MONTREAL — VIA Rail Canada’s new president and CEO reaffirmed the company’s commitment to the “high-frequency rail” plan championed by her predecessor, but no decision has been made on the plan to create a separate passenger-only right-of-way for parts of the Quebec-Windsor, Ont., corridor.
CEO Cynthia Garneau — on the job for only a few weeks since succeeding Yves Desjardins-Siciliano — and Board of Directors Chairman François Bertrand offered those views Tuesday during VIA’s annual public meeting.
“We’ve created a committee to supervise this project that we hope will enter it into a new phase very soon or before the end of 2019,” Bertrand said during the meeting, available here as a 52-minute webcast. The alternative to building the separate right-of-way is adding more trains on the existing Canadian National route.
“This project is complex and ambitious,” Garneau said, “and we continue to work with Transport Canada to capture its scope, to mitigate the risks.” Later, she added, “The feedback we’ve been getting is encouraging. It will be using existing infrastructure, as you know, and existing rights-of-way all the way from Quebec City to Toronto.” Still ahead are environmental analyses and “discussions with communities to look at all of the social acceptability issues.”

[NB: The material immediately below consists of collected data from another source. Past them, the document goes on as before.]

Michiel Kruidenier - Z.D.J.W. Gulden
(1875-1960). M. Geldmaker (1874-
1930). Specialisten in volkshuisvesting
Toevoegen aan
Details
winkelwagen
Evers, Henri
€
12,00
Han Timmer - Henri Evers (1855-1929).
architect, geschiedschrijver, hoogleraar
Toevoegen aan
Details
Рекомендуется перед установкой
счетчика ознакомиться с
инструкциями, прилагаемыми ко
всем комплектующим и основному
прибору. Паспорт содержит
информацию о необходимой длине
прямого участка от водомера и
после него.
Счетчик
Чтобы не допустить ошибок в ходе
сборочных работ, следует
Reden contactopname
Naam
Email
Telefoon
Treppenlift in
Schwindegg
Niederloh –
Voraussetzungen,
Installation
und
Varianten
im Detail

Bertrand and Garneau noted that revenue was up 7.4% and ridership 8% in 2018, building on an unbroken string of gains since 2014. There was continued emphasis on the corridor, which provides 95% of VIA’s ridership and which will receive new single-level cars and locomotives from Siemens. [See “VIA Rail Canada, Siemens announce deal for new corridor equipment,” Trains News Wire, Dec. 13, 2018.]

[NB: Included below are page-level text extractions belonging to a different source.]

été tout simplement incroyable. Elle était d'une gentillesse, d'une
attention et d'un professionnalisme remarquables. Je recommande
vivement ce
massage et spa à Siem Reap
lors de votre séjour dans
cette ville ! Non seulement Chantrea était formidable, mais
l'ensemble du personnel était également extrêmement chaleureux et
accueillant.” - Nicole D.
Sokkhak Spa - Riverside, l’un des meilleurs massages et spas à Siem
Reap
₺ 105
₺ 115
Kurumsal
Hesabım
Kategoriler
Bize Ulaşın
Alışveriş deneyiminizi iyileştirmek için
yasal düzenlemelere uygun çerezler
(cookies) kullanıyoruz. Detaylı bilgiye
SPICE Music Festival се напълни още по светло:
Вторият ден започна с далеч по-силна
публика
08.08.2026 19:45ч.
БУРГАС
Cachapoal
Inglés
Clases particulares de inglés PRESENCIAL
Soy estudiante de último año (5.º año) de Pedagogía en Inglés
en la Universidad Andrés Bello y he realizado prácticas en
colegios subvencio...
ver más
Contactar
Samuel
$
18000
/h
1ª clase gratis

The “Top 10 questions for VIA management” session answered by VIA department heads did yield some previously undisclosed information:
— VIA “fully intends” to resume triweekly Canadian operation over its entire Toronto-Vancouver route next spring after CN capacity improvements are completed. This year, one of the round trips only operates Edmonton-Vancouver [See “VIA settles on dome deployment plan for the Canadian,” Trains News Wire, May 2, 2019].
— Though the Quebec government is working to rebuild tracks on the Gaspe peninsula, VIA intends to go all the way to the end of the line again, “as long as the tracks are safe.” No date has been set for a return to service.

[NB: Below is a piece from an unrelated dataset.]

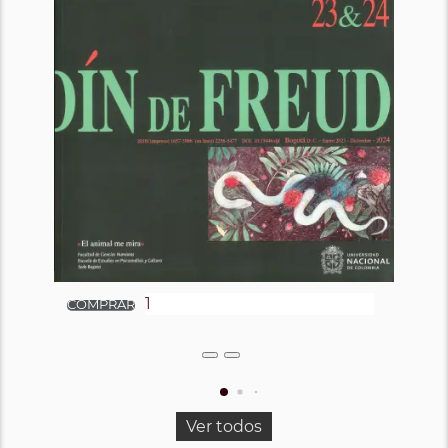
Ver todos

— There are no plans to fill the void left by Greyhound’s departure from Western Canada, since the company does not “have the resources allocated to entertain any more services.”
— Providing additional trains in Southwest Ontario “is solely dependent on working with the infrastructure providers and intermodal partners to evaluate access” but “we don’t see the ability to add services in the short term to a region that we believe shows great potential.”